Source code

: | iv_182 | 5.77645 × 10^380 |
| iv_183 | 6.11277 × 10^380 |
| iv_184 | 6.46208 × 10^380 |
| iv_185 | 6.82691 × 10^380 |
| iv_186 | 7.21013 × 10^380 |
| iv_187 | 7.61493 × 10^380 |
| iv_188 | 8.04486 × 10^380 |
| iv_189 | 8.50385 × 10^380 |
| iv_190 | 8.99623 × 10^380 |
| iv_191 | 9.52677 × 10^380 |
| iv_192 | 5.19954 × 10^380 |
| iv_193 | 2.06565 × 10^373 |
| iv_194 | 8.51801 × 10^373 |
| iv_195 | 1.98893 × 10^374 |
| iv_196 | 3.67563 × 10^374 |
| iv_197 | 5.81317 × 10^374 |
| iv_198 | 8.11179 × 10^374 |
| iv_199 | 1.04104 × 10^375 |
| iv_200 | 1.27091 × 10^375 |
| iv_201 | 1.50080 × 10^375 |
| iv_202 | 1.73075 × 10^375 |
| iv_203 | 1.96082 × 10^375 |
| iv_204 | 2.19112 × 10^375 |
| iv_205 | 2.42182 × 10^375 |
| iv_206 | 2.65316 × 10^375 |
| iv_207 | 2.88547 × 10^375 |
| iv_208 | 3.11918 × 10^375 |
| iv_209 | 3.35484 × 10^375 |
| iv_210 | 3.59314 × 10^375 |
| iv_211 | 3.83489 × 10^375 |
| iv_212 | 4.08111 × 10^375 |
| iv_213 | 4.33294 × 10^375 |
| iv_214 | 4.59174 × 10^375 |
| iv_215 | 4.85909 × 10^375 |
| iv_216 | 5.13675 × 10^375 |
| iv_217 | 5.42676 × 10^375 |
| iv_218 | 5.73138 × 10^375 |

□ □ □ □ □

● WHAT YOU SHOULD DO: Return every line of the entries above, unchanged down to the last character.

● ANSWER BOX:
Source code

: | iv_182 | 5.77645 × 10^380 |
| iv_183 | 6.11277 × 10^380 |
| iv_184 | 6.46208 × 10^380 |
| iv_185 | 6.82691 × 10^380 |
| iv_186 | 7.21013 × 10^380 |
| iv_187 | 7.61493 × 10^380 |
| iv_188 | 8.04486 × 10^380 |
| iv_189 | 8.50385 × 10^380 |
| iv_190 | 8.99623 × 10^380 |
| iv_191 | 9.52677 × 10^380 |
| iv_192 | 5.19954 × 10^380 |
| iv_193 | 2.06565 × 10^373 |
| iv_194 | 8.51801 × 10^373 |
| iv_195 | 1.98893 × 10^374 |
| iv_196 | 3.67563 × 10^374 |
| iv_197 | 5.81317 × 10^374 |
| iv_198 | 8.11179 × 10^374 |
| iv_199 | 1.04104 × 10^375 |
| iv_200 | 1.27091 × 10^375 |
| iv_201 | 1.50080 × 10^375 |
| iv_202 | 1.73075 × 10^375 |
| iv_203 | 1.96082 × 10^375 |
| iv_204 | 2.19112 × 10^375 |
| iv_205 | 2.42182 × 10^375 |
| iv_206 | 2.65316 × 10^375 |
| iv_207 | 2.88547 × 10^375 |
| iv_208 | 3.11918 × 10^375 |
| iv_209 | 3.35484 × 10^375 |
| iv_210 | 3.59314 × 10^375 |
| iv_211 | 3.83489 × 10^375 |
| iv_212 | 4.08111 × 10^375 |
| iv_213 | 4.33294 × 10^375 |
| iv_214 | 4.59174 × 10^375 |
| iv_215 | 4.85909 × 10^375 |
| iv_216 | 5.13675 × 10^375 |
| iv_217 | 5.42676 × 10^375 |
| iv_218 | 5.73138 × 10^375 |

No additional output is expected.